## WORK REQUIRED
Every entry is to be transcribed as it stands. Images stay out.

## DATA TO PROCESS
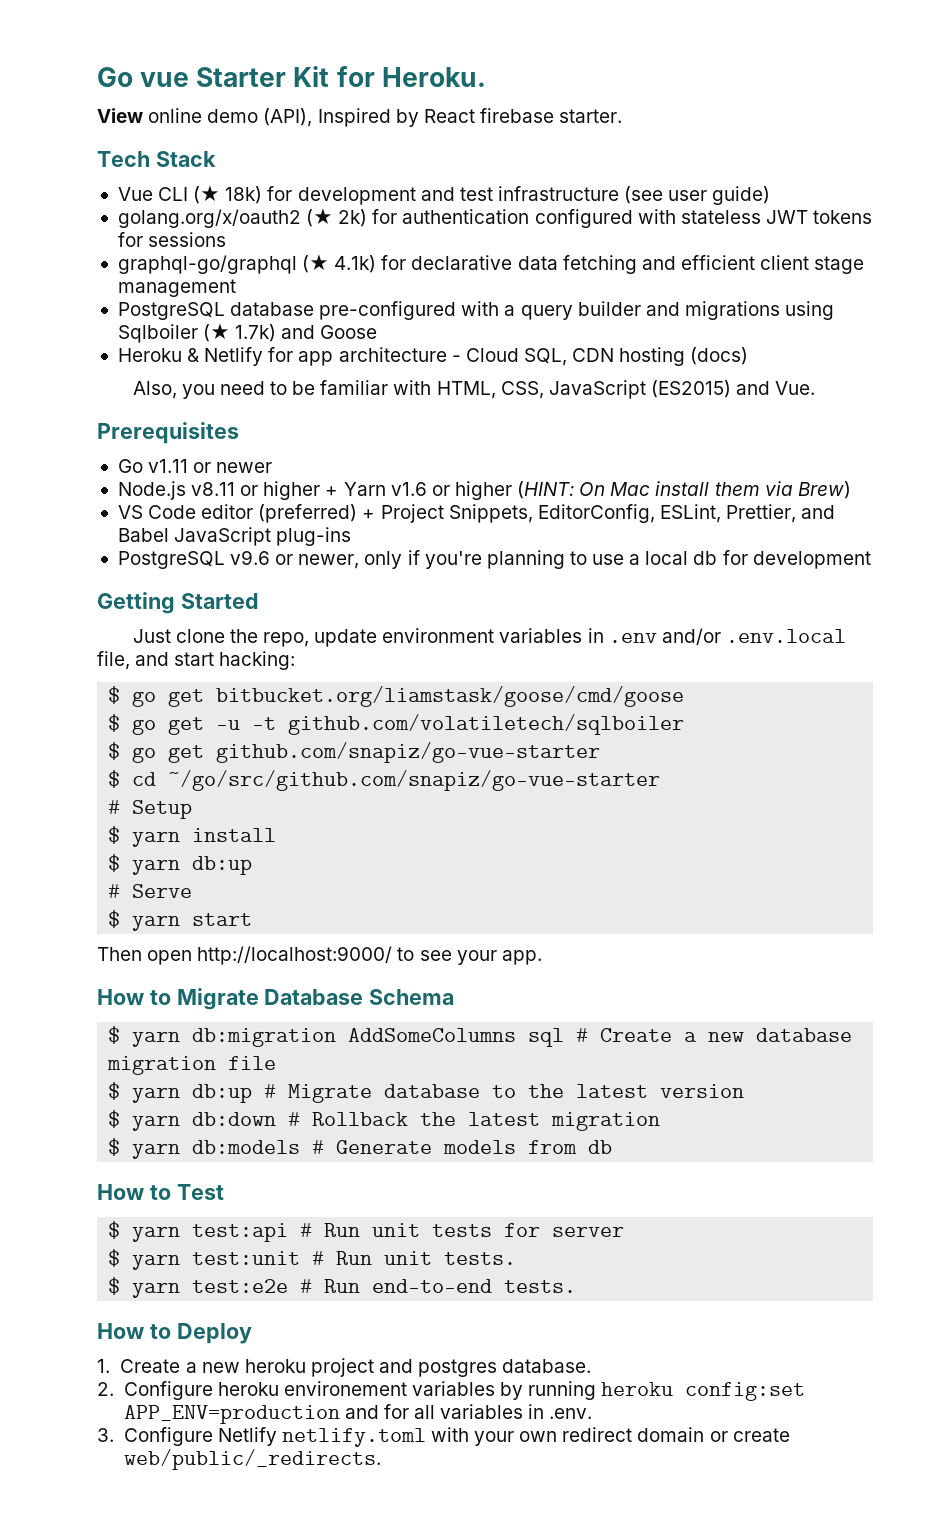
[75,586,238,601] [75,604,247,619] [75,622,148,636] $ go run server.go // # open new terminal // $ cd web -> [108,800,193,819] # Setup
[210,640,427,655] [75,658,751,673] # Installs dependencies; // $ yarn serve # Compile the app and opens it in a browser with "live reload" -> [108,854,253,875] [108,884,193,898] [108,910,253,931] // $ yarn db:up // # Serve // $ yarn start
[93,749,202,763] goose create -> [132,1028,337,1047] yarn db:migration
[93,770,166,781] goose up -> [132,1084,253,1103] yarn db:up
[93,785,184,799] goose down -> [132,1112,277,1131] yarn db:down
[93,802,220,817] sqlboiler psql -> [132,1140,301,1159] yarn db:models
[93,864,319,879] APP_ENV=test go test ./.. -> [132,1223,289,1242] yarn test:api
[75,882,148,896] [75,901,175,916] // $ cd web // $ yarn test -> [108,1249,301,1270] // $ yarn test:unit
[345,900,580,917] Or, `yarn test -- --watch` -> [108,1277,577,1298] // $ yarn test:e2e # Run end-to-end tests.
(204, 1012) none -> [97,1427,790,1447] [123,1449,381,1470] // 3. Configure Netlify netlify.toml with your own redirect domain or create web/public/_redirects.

## ANSWER TO THE EXERCISE
[75,586,238,601] [75,604,247,619] [75,622,148,636] $ go run server.go // # open new terminal // $ cd web -> [108,800,193,819] # Setup
[210,640,427,655] [75,658,751,673] # Installs dependencies; // $ yarn serve # Compile the app and opens it in a browser with "live reload" -> [108,854,253,875] [108,884,193,898] [108,910,253,931] // $ yarn db:up // # Serve // $ yarn start
[93,749,202,763] goose create -> [132,1028,337,1047] yarn db:migration
[93,770,166,781] goose up -> [132,1084,253,1103] yarn db:up
[93,785,184,799] goose down -> [132,1112,277,1131] yarn db:down
[93,802,220,817] sqlboiler psql -> [132,1140,301,1159] yarn db:models
[93,864,319,879] APP_ENV=test go test ./.. -> [132,1223,289,1242] yarn test:api
[75,882,148,896] [75,901,175,916] // $ cd web // $ yarn test -> [108,1249,301,1270] // $ yarn test:unit
[345,900,580,917] Or, `yarn test -- --watch` -> [108,1277,577,1298] // $ yarn test:e2e # Run end-to-end tests.
(204, 1012) none -> [97,1427,790,1447] [123,1449,381,1470] // 3. Configure Netlify netlify.toml with your own redirect domain or create web/public/_redirects.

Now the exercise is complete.